A 36-year-old male with a history of binge drinker/HCV+day, smoker of 1 child, non-multifactorial history of hypertension, A exUDVP (heroin and cocaine), HBV stage,
He came to the emergency department of our hospital with a sudden and significant loss of VA of several hours of evolution.
Pathological study showed a VA of hand movement in both eyes (AO), with a red background with posterior infiltrates and serous macular detachment.
The rest of the exploration was normal.
The patient also had a fever of 38.4oC and mild abdominal pain due to palpation with hepatomegaly of fingertips.

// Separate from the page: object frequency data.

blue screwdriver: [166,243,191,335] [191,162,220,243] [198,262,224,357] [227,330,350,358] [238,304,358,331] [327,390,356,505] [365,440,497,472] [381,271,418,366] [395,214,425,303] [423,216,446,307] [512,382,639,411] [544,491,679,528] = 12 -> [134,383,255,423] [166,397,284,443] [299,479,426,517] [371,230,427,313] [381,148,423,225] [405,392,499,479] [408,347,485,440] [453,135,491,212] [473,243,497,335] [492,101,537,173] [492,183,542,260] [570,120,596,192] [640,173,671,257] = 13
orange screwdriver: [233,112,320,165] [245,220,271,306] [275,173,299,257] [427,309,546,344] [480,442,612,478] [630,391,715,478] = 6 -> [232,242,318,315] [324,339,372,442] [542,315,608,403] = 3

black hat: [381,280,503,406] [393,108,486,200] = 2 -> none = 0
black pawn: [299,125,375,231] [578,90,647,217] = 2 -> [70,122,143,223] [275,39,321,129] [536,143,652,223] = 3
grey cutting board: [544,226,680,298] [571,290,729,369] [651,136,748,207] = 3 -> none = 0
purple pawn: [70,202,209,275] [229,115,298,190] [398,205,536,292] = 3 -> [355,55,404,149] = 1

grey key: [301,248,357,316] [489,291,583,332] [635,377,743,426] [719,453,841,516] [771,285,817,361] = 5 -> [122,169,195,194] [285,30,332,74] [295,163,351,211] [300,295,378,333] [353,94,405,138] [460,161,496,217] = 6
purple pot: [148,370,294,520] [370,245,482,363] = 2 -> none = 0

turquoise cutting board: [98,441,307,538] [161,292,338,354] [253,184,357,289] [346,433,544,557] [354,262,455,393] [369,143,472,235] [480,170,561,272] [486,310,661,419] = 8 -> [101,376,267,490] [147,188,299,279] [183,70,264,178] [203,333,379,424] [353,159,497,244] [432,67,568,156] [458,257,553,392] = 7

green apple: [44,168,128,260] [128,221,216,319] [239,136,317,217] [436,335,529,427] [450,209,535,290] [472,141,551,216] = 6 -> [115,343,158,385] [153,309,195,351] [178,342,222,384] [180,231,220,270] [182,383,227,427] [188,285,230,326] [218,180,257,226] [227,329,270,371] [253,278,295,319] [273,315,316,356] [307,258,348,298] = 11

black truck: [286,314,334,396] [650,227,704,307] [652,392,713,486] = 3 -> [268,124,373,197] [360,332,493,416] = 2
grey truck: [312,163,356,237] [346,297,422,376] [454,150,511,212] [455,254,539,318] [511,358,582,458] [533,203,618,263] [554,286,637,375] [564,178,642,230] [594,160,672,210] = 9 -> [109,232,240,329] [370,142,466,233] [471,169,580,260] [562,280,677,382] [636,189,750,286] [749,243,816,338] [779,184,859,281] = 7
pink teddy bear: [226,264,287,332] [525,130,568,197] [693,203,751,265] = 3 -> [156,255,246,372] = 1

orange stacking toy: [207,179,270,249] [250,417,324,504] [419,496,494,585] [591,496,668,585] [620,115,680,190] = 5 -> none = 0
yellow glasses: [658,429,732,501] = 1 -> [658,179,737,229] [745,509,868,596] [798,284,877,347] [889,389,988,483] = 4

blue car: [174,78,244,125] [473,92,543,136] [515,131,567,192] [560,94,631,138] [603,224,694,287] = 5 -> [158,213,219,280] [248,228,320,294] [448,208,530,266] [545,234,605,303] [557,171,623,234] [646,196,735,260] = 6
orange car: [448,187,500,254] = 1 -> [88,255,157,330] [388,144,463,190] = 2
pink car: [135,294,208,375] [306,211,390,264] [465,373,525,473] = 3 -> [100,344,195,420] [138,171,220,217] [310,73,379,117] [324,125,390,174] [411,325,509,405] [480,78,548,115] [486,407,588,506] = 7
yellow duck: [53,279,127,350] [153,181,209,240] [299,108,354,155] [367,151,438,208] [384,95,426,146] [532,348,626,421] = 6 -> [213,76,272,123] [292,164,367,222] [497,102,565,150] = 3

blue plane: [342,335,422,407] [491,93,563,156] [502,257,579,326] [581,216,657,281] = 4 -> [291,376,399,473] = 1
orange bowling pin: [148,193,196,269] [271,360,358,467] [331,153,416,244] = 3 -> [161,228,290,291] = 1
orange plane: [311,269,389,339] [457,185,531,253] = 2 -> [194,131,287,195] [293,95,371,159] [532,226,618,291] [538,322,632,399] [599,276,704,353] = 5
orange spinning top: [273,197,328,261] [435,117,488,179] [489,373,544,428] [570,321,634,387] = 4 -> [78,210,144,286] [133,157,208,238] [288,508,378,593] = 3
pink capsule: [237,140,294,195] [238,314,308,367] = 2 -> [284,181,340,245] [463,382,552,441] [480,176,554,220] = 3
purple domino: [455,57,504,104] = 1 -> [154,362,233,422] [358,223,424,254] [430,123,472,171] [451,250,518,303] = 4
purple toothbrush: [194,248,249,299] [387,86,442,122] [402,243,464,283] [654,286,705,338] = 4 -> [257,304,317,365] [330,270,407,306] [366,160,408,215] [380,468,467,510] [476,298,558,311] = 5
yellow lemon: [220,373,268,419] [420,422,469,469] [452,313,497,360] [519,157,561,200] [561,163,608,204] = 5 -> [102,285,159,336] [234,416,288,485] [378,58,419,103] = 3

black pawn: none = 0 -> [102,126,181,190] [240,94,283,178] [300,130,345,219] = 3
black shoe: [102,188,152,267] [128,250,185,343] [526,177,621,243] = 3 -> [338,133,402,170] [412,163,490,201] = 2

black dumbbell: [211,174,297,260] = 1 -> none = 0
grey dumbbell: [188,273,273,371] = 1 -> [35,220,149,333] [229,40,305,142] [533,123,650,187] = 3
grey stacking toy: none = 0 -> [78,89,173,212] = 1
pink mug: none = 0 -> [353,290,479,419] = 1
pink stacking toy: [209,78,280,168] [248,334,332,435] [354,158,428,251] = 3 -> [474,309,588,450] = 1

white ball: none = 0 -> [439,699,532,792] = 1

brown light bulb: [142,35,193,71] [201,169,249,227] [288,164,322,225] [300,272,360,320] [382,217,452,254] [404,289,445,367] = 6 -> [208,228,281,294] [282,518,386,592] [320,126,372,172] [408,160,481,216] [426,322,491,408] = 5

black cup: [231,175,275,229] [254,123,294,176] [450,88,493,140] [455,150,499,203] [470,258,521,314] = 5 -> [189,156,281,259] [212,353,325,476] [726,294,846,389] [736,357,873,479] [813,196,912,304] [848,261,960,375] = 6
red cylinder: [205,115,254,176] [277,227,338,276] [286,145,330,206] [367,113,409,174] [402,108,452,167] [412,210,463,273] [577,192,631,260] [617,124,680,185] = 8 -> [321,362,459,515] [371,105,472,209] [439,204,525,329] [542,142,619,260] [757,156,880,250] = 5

Thrombocytopenia (35.923), lymphopenia (35.923), lymphadenopathy (12.4)
Fluorescein angiography initially showed areas of non-perfusion capillary, corresponding to the presence of exudates, followed by diffusion in late times and screen effects caused by bleeding.
The resolution of the digestive symptoms was favorable with medical treatment by serotherapy, absolute diet and antibiotic therapy, with rapid improvement of clinical symptoms and significant improvement of laboratory tests at two weeks, although a month later presented a normal Wernicke's encephalopathy.
Two months later the patient had recovered a VA of 1 in BE and the fundus examination showed only some residual pigment.